Number of People With Hypertension Has Doubled Since 1990, Stressful Report Finds

Number of People With Hypertension Has Doubled Since 1990, Stressful Report Finds

More and more people around the world are living with high blood pressure, new research this week finds. The study, based on data from nearly 200 countries, estimates that more than a billion adults globally had hypertension in 2019 — double the number estimated in 1990. What’s more, more than half of these cases are going untreated, and few people are keeping it well-controlled.

High blood pressure is usually defined as consistently having systolic blood pressure 140 mm Hg or greater (the top number in a blood pressure reading) and diastolic blood pressure 90 mm Hg or greater (bottom number). Though it typically doesn’t cause any visible symptoms on its own, chronic hypertension can stress and damage the body, particularly the cardiovascular system, over time; this then raises the risk of other conditions like heart attack, stroke, and kidney disease. In the U.S. alone, hypertension was estimated to contribute to nearly 500,000 deaths in 2018.

The new research, published Tuesday in the Lancet, is the work of researchers from the NCD Risk Factor Collaboration (NCD-RisC), a network of scientists looking into the prevalence of major contributors to non-communicable diseases across the world. The group works closely with the World Health Organisation and is coordinated by researchers from Imperial College London. Their study is intended to provide the first estimates of hypertension and how it’s being diagnosed, treated, and controlled in every country.

The team reviewed 1,201 studies of more than 100 million people between the ages of 30 and 79, spanning back 30 years in 184 countries — studies that had a nationally representative sample of participants. People were defined to have hypertension if they had a 140/90 and over blood pressure reading or if they were taking blood pressure medication. This data was then used to estimate rates of hypertension in 200 countries and territories throughout those years.

All told, they estimated that 1.27 billion people between ages 30 and 79 fit the bill for hypertension in 2019, up from 650 million in 1990. After adjusting for age (older people are more likely to have hypertension and people are generally living longer now than three decades ago), though, the global prevalence of hypertension didn’t significantly change during those years, with around a third of men and women estimated to have it back in 1990 as well as in 2019.

A diet high in sodium as well as a lack of exercise can contribute to high blood pressure, while other conditions, like diabetes, are risk factors. Aside from lifestyle changes, there are readily available drugs that can help control it. But the authors estimate more than half of all cases (720 million) currently go untreated, while only around 20% of people had their blood pressure well-controlled. Poorly managed or untreated hypertension only further raises the risk of health problems.

There were some local successes, with countries such as the UK, Spain, Canada, and Switzerland experiencing a sharp drop in their prevalence of hypertension since the 1990s. But many other countries worsened or stayed the same. In two countries, Paraguay and Tuvalu, more than 50% of women had hypertension in 2019, while over 50% of men had hypertension in nine countries, including Argentina, Hungary, and Paraguay. Just over a billion people with hypertension are thought to live in low- to middle-income countries.

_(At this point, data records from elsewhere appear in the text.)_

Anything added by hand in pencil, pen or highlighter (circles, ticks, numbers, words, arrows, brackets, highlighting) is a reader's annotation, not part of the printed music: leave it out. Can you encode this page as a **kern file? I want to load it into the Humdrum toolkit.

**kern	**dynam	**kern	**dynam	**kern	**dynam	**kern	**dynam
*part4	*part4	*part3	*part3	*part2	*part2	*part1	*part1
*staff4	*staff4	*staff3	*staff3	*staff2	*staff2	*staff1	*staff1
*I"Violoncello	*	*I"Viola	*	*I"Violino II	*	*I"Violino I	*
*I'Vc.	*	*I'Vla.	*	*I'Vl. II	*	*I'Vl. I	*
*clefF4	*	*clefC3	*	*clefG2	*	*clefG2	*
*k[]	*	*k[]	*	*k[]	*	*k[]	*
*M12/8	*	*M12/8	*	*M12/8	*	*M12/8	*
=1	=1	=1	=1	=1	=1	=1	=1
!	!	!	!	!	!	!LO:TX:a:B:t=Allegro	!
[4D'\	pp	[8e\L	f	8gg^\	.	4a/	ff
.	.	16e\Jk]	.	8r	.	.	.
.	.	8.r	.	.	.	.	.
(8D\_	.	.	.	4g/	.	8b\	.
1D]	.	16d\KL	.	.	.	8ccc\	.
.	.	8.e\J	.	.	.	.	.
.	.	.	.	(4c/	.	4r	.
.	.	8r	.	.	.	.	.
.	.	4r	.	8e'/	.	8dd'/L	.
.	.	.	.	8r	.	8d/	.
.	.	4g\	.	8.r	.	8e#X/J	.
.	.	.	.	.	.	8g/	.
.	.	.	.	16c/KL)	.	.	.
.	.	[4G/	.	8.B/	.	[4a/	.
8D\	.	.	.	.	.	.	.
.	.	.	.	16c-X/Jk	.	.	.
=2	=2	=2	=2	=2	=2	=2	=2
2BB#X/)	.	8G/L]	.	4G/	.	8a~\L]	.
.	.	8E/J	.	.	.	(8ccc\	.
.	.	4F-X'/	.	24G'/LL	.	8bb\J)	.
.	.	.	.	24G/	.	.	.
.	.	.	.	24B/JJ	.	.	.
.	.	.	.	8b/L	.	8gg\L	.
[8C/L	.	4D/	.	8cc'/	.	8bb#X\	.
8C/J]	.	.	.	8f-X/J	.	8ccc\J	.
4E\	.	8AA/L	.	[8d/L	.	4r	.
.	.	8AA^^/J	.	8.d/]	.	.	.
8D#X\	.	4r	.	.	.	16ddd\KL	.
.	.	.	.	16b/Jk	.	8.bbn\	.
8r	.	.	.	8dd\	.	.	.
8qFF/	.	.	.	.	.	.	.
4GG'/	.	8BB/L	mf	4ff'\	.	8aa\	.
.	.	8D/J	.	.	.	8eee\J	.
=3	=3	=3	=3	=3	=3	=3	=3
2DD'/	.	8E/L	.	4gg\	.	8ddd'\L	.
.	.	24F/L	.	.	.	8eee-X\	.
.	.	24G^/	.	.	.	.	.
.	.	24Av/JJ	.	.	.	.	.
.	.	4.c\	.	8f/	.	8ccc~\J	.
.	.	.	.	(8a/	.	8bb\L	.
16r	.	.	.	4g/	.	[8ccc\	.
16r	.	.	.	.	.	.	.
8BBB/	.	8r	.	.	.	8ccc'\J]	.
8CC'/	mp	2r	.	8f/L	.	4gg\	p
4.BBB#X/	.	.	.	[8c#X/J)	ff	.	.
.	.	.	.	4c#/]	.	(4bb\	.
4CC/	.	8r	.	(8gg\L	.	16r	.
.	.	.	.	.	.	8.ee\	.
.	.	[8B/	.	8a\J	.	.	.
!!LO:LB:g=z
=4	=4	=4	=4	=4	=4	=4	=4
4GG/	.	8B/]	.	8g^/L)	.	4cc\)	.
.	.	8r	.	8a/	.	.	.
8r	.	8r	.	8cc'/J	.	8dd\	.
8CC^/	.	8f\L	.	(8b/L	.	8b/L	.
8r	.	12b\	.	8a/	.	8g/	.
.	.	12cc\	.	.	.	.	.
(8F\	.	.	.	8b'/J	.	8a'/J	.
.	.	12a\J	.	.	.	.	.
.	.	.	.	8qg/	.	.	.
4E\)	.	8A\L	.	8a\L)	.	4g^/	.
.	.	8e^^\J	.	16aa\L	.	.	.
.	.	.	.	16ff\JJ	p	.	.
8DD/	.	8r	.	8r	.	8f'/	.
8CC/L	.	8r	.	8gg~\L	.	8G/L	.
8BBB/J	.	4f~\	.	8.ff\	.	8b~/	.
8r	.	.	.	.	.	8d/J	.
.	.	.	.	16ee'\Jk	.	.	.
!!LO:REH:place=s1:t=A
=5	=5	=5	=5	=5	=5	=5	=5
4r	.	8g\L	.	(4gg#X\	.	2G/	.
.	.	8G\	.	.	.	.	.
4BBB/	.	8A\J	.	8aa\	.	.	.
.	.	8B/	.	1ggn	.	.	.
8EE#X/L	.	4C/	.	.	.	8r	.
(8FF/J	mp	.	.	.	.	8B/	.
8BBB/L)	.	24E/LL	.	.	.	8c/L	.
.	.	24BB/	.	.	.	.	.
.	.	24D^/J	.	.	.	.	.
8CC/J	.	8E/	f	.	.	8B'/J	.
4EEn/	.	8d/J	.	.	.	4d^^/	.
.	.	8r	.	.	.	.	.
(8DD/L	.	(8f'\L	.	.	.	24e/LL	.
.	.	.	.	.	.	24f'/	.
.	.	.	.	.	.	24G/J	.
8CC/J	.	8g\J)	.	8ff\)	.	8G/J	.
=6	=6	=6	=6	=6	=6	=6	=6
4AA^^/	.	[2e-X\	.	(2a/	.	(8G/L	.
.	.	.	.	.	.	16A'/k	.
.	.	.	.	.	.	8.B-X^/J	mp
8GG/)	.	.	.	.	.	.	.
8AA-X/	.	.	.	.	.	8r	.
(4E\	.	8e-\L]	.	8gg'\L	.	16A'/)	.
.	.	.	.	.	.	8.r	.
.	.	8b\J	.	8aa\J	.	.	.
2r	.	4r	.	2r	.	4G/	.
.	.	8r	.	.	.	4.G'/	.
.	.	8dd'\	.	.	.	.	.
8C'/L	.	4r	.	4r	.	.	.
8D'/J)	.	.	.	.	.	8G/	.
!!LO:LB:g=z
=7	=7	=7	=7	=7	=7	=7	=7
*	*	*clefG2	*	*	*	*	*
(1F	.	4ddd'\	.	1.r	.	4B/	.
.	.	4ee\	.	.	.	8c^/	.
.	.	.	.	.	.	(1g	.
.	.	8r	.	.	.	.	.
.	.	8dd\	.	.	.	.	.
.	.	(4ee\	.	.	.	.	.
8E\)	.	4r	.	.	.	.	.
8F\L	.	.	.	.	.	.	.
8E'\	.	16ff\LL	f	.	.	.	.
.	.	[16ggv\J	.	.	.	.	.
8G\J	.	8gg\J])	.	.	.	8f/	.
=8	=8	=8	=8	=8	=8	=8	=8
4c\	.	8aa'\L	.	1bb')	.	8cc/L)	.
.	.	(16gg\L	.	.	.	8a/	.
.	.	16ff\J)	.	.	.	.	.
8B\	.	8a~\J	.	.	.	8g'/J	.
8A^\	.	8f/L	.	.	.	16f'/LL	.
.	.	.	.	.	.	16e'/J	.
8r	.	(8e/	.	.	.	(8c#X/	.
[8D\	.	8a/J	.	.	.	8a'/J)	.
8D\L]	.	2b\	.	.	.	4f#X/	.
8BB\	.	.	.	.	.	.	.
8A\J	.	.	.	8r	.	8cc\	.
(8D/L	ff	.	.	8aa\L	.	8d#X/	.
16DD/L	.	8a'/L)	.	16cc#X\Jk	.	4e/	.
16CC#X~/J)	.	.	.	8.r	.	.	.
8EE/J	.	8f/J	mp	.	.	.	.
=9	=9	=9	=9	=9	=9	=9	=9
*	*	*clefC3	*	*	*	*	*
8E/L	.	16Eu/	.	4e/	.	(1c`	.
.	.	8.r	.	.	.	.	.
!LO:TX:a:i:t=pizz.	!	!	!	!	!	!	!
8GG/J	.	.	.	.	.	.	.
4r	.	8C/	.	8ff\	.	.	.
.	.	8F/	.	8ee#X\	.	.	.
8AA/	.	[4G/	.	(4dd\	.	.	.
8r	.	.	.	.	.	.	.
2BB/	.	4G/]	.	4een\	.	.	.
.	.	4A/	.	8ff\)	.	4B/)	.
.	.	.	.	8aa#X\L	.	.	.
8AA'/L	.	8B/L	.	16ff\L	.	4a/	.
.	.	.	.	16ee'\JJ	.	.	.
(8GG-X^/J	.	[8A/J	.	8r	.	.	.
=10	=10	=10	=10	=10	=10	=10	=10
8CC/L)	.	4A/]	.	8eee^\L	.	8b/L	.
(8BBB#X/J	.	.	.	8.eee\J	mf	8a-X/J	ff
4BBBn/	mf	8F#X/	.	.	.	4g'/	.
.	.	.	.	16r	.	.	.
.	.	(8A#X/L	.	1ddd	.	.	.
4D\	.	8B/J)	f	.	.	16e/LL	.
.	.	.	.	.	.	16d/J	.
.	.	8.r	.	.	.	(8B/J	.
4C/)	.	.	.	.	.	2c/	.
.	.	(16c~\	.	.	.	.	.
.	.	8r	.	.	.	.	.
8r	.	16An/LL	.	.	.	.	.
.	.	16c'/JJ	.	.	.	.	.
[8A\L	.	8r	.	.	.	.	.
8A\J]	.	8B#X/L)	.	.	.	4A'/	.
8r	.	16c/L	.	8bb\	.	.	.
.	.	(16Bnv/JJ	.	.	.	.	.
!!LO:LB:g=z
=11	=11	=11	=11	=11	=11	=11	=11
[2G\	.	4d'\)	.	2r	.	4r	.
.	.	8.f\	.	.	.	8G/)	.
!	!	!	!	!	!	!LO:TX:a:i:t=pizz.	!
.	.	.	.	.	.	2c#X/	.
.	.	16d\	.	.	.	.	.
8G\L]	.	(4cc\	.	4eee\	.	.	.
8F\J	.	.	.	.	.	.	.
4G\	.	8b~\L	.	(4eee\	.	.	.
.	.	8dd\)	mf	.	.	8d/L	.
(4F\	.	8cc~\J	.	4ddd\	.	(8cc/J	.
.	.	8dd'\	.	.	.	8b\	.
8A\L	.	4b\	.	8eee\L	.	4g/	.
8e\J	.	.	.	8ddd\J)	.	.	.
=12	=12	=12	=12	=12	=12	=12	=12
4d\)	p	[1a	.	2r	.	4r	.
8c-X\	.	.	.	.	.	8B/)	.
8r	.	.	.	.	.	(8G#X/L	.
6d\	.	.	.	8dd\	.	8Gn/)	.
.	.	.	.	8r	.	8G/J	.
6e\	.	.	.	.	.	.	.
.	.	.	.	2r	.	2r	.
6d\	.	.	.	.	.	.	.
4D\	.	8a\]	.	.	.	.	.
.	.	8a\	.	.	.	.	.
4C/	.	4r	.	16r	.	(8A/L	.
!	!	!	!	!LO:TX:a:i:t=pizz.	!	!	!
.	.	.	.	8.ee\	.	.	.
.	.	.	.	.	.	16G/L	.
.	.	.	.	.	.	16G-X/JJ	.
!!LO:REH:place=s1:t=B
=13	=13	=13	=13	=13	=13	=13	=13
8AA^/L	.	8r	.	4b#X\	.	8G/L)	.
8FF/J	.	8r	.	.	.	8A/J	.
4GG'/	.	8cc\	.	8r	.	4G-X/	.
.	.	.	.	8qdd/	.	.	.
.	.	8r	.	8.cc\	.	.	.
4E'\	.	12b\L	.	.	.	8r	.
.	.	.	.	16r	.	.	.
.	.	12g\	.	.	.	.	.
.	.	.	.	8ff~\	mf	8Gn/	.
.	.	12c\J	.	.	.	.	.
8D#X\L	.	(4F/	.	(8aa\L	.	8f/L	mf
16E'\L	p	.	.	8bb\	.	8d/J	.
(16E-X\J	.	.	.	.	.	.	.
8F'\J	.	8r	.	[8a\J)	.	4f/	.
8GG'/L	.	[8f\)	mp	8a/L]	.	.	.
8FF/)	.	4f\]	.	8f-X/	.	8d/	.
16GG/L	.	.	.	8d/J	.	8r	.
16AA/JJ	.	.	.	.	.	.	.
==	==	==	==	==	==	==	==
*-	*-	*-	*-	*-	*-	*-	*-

The U.S. ranked 38th on the list of countries with the lowest prevalence of hypertension in 2019, with no major change in prevalence since 1990. In 2019, 29% of women and 34% of men were estimated to have hypertension. But it ranked 4th in actually treating it, with 73% of people getting some amount of care. In 2017, it should be noted, new guidelines from leading organisations in the U.S. recommended that hypertension be defined as having a minimum 130/80 reading, not 140/90. The Centres for Disease Control and Prevention, using these recommendations, instead estimates that 45% of American adults over 18 have hypertension.

“Despite medical and pharmacological advances over decades, global progress in hypertension management has been slow, and the vast majority of people with hypertension remain untreated, with large disadvantages in low- and middle-income countries,” said senior author Majid Ezzati, a researcher at Imperial College London, in a statement released by the Lancet.

Because some countries have been able to improve their high blood pressure problem during these years, with some middle-income countries now doing better than most wealthier countries, the authors do hold out hope that much more can be done to reduce its threat globally. But many of the best ways to combat hypertension will depend on sweeping structural changes within these countries, as well as ample financial resources.

“Policies that enable people in the poorest countries to access healthier foods — particularly reducing salt intake and making fruit and vegetables more affordable and accessible — alongside improving detection by expanding universal health coverage and primary care, and ensuring uninterrupted access to effective drugs, must be financed and implemented to slow the growing epidemic of high blood pressure in low- and middle-income countries,” Ezzati said.